What the difference between Perimenopause and Menopause?
Perimenopause is the ten or so years prior to a woman’s monthly period stopping permanently (which indicates estrogen loss), and some women feel the symptoms of fatigue, belly fat weight gain, moodiness, irritability, memory loss, lack of motivation, trouble paying attention, night sweats or hot flashes and decreased libido as early as their late 20’s (although the average woman starts to feel these symptoms between the ages of 35 and 40). The symptoms listed above tend to be associated with Testosterone loss, as Testosterone is most commonly the first hormone to naturally be depleted (birth control pills and some IUD’s also lower testosterone so some women need to supplement with testosterone when using these methods of birth control). When your body loses testosterone, you lose valuable disease protection from Heart Disease, Breast Cancer, Colorectal Cancer, Osteoporosis and Alzheimers.

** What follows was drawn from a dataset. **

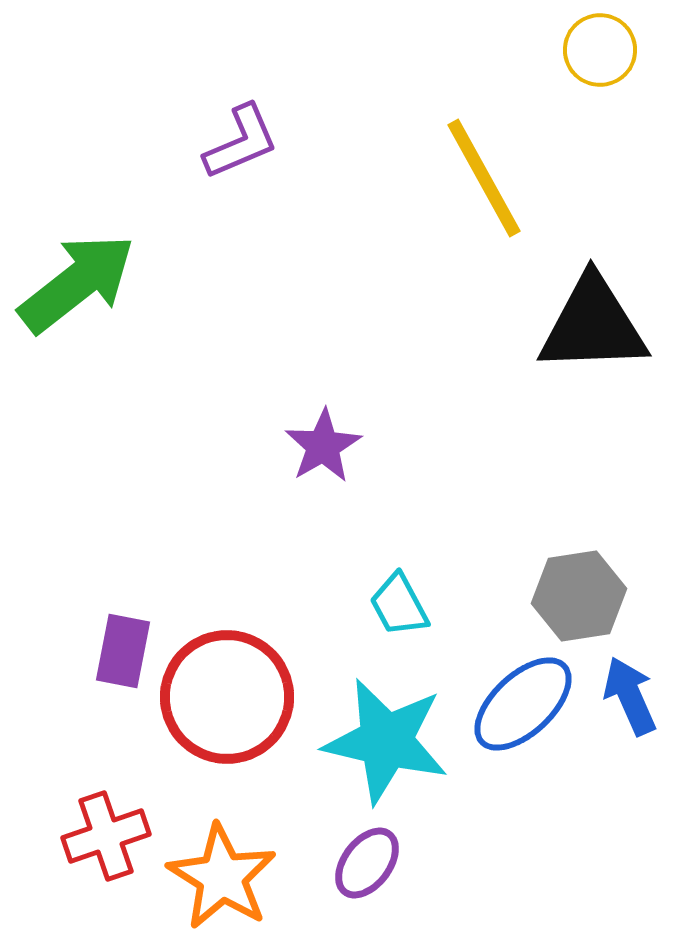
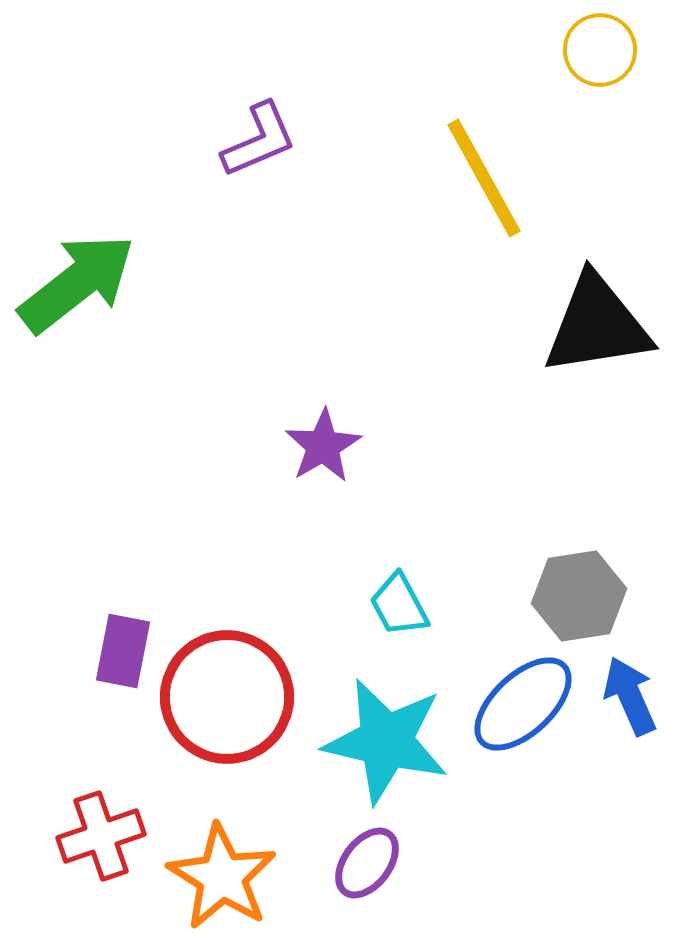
purple L-shape: moved 18 px right, 2 px up
black triangle: moved 4 px right; rotated 7 degrees counterclockwise
red cross: moved 5 px left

When women start to lose Progesterone, they often struggle to fall asleep and stay asleep, have more frequent headaches, have increased anxiety and irritability and often, have heavy bleeding during their periods. Women often reports that their periods are longer or shorter than before, that they are heavier than before or that they’re simply unpredictable. When progesterone is lost, a woman looses much protection from Breast Cancer, Uterine Cancer, Osteoporosis and Alzheimers. Many providers will tell you that you don’t need to take progesterone if you don’t have a uterus, as progesterone was (and sometimes is) still thought of as something that only protects the lining of the uterus and thus only helps prevent the formation of uterine cancer. Although progesterone offers great protection from uterine cancer, it is also essential in protecting your breasts, bones and brain and almost every woman needs to be on progesterone for the disease protection alone (with or without a uterus).

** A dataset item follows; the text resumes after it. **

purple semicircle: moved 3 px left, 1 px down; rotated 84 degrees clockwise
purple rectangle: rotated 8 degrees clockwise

The last hormone lost in women is Estrogen and the most common side effects of estrogen loss are hot flashes, achy joints, dry skin, dry hair and daily, ongoing vaginal dryness. When estrogen levels drop under a certain threshold, monthly periods will stop and as a rule of thumb, once you’ve not had a period for one calendar year, you are considered to be in Menopause or to be “post-menopausal.” Although this is the case with the vast majority of women, there are exceptions seen on occasion where a women’s period stops for other reasons (extremely low body fat, PCOS and others).
By supplementing deficient hormones and correcting imbalances, patients are able to gracefully transition through the different physiologic phases of aging. Bioidentical Hormone Replacement Therapy has helped women completely avoid or reduce the uncomfortable physical and mental changes related to perimenopause and menopause. Most patients report that they not only feel like themselves again, but that they actually feel better than they ever have!